If you talk to your lender as soon as you realize you are in financial trouble, you may be able to avoid foreclosure on your Downey home. There are several options that homeowners can take advantage of depending on their financial situation. The biggest mistake that many homeowners make is ignoring notices and letters from their lenders until it is too late. You may also want to contact a HUD housing counselor or a California foreclosure defense attorney for assistance as well.
Options to Stop Foreclosure
1. Refinance your existing mortgage. You need equity in order to refinance. The new loan pays off the existing loan. Generally when you refinance, it is because you are lowering your interest rate at least 2% to make your monthly mortgage payment more affordable. Borrowers with variable rate mortgages benefit the most from refinancing.
2. Mortgage Modification. Your lender will modify your current mortgage by extending the loan term, reducing the interest rate and reducing the principal in some instances. Mortgage modifications are used when the homeowner is upside down on their mortgage and owe more than the home is worth.
3. Deed in Lieu of Foreclosure. Signing over the deed and returning the home to the lender. Walking away owing nothing. Not all lenders accept deeds in lieu of foreclosure, you have to check with your lender.
4. Selling Your Home. Paying off your mortgage with the sale proceeds. You can then either rent or downscale to a smaller home that is more affordable for you.
5. Short Sale. Obtaining your lender’s approval to sell the home for less than you owe the lender and walking away owing nothing. There is no guarantee that a short sale will get approved, but it is worth trying to for if you are going to lose the home anyway. Going through a foreclosure is more costly and stressful and ruins your credit for seven years. With a short sale, you may be able to negotiate with the lender that the short sale proceeds satisfy the loan balance and have them report the sale as paid in full or satisfied.
6. Loan Rescission. You have three years from the time you discover predatory loan practices in which to file a legal action to rescind the loan. Having a real estate foreclosure defense attorney do a forensic loan audit to see if your lender committed any predatory loan practices or violated any lending laws is a good idea. Most people don’t actually rescind their loans, but the fact that the lender committed a violation is enough leverage to bargain and negotiate with for them to obtain a favorable loan modification or a short sale approved. Lenders face fines and penalties for these types of violations and would rather find a solution that helps you avoid foreclosure.
9. Reinstatement. Paying your default fees and costs and having the loan reinstated.
10. As a last resort you may need to file bankruptcy. Bankruptcy stops foreclosure. Talk to your bankruptcy attorney or foreclosure defense attorney to find out if you can keep your home.
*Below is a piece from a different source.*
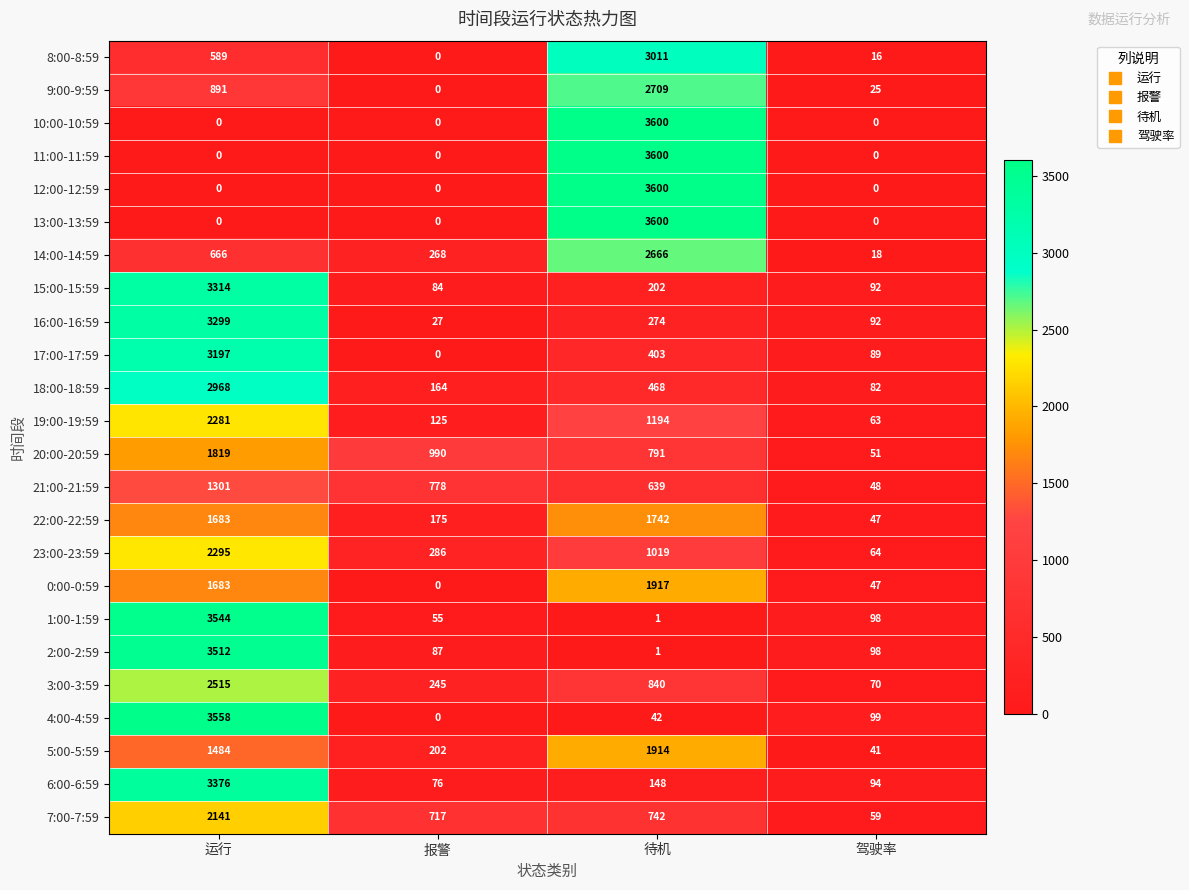

What is the difference between the maximum and minimum values in the 4:00-4:59 series?

3558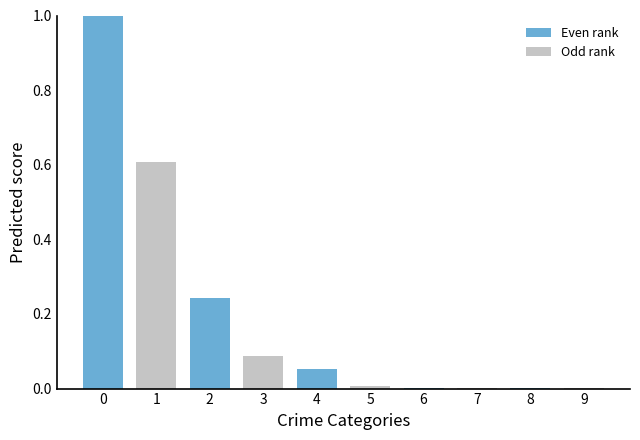

Are the bars horizontal?

No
Homeowners facing foreclosure in California do have options. If you want to keep your home, then a mortgage modification is probably the best option if you are upside down on your mortgage. If you cannot afford to make your reduced modification or refinance payments, then a short sale for upside down homeowners or selling your home if you have equity are the better options. Doing nothing will not make your problems go way. Be proactive and contact your lender to find a mutually agreeable solution for you to avoid foreclosure.